> **What to work on**:
Reproduce word for word the lines of the entries below, from the line containing "markkinoiden laajin valikoima" through the final line of the entries, both included.

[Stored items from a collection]
####################
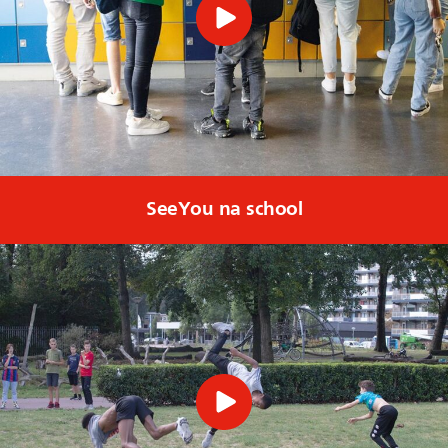
SeeYou na school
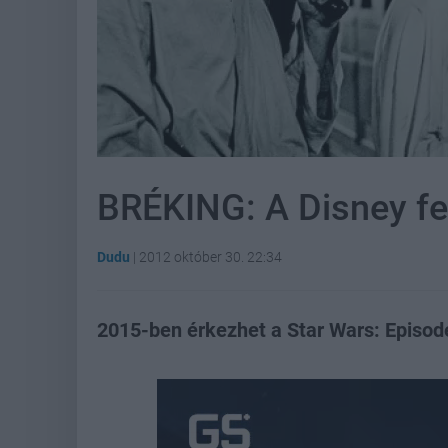
BRÉKING: A Disney fel
Dudu
|
2012 október 30. 22:34
2015-ben érkezhet a Star Wars: Episode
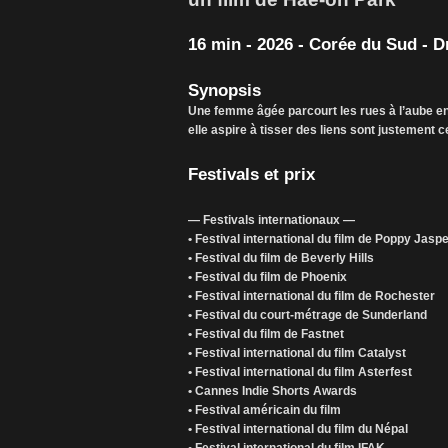
16 min - 2026 - Corée du Sud - 
Synopsis
Une femme âgée parcourt les rues à l’aube en 
elle aspire à tisser des liens sont justement ceu
Festivals et prix
— Festivals internationaux —
• Festival international du film de Poppy Jasp
• Festival du film de Beverly Hills
• Festival du film de Phoenix
• Festival international du film de Rochester
• Festival du court-métrage de Sunderland
• Festival du film de Fastnet
• Festival international du film Catalyst
• Festival international du film Asterfest
• Cannes Indie Shorts Awards
• Festival américain du film
• Festival international du film du Népal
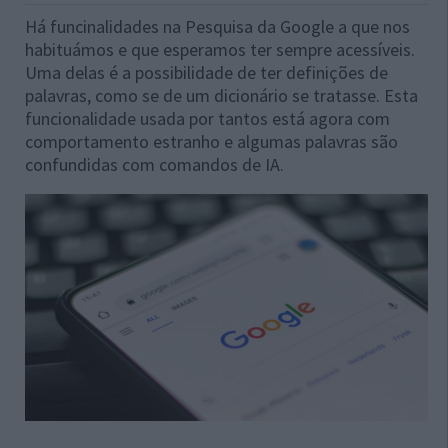
Há funcinalidades na Pesquisa da Google a que nos
habituámos e que esperamos ter sempre acessíveis.
Uma delas é a possibilidade de ter definições de
palavras, como se de um dicionário se tratasse. Esta
funcionalidade usada por tantos está agora com
comportamento estranho e algumas palavras são
confundidas com comandos de IA.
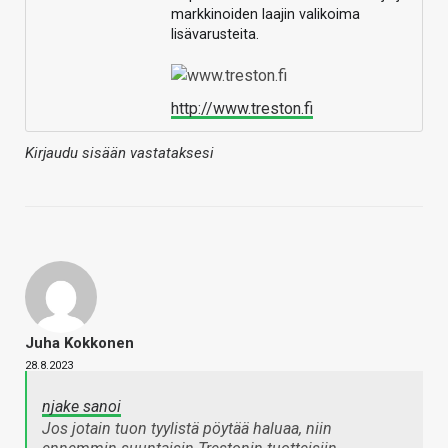
markkinoiden laajin valikoima
lisävarusteita.
http://www.treston.fi
Kirjaudu sisään vastataksesi
Juha Kokkonen
28.8.2023
njake sanoi
Jos jotain tuon tyylistä pöytää haluaa, niin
####################
> **Solution for this problem**:
markkinoiden laajin valikoima
lisävarusteita.
http://www.treston.fi
Kirjaudu sisään vastataksesi
Juha Kokkonen
28.8.2023
njake sanoi
Jos jotain tuon tyylistä pöytää haluaa, niin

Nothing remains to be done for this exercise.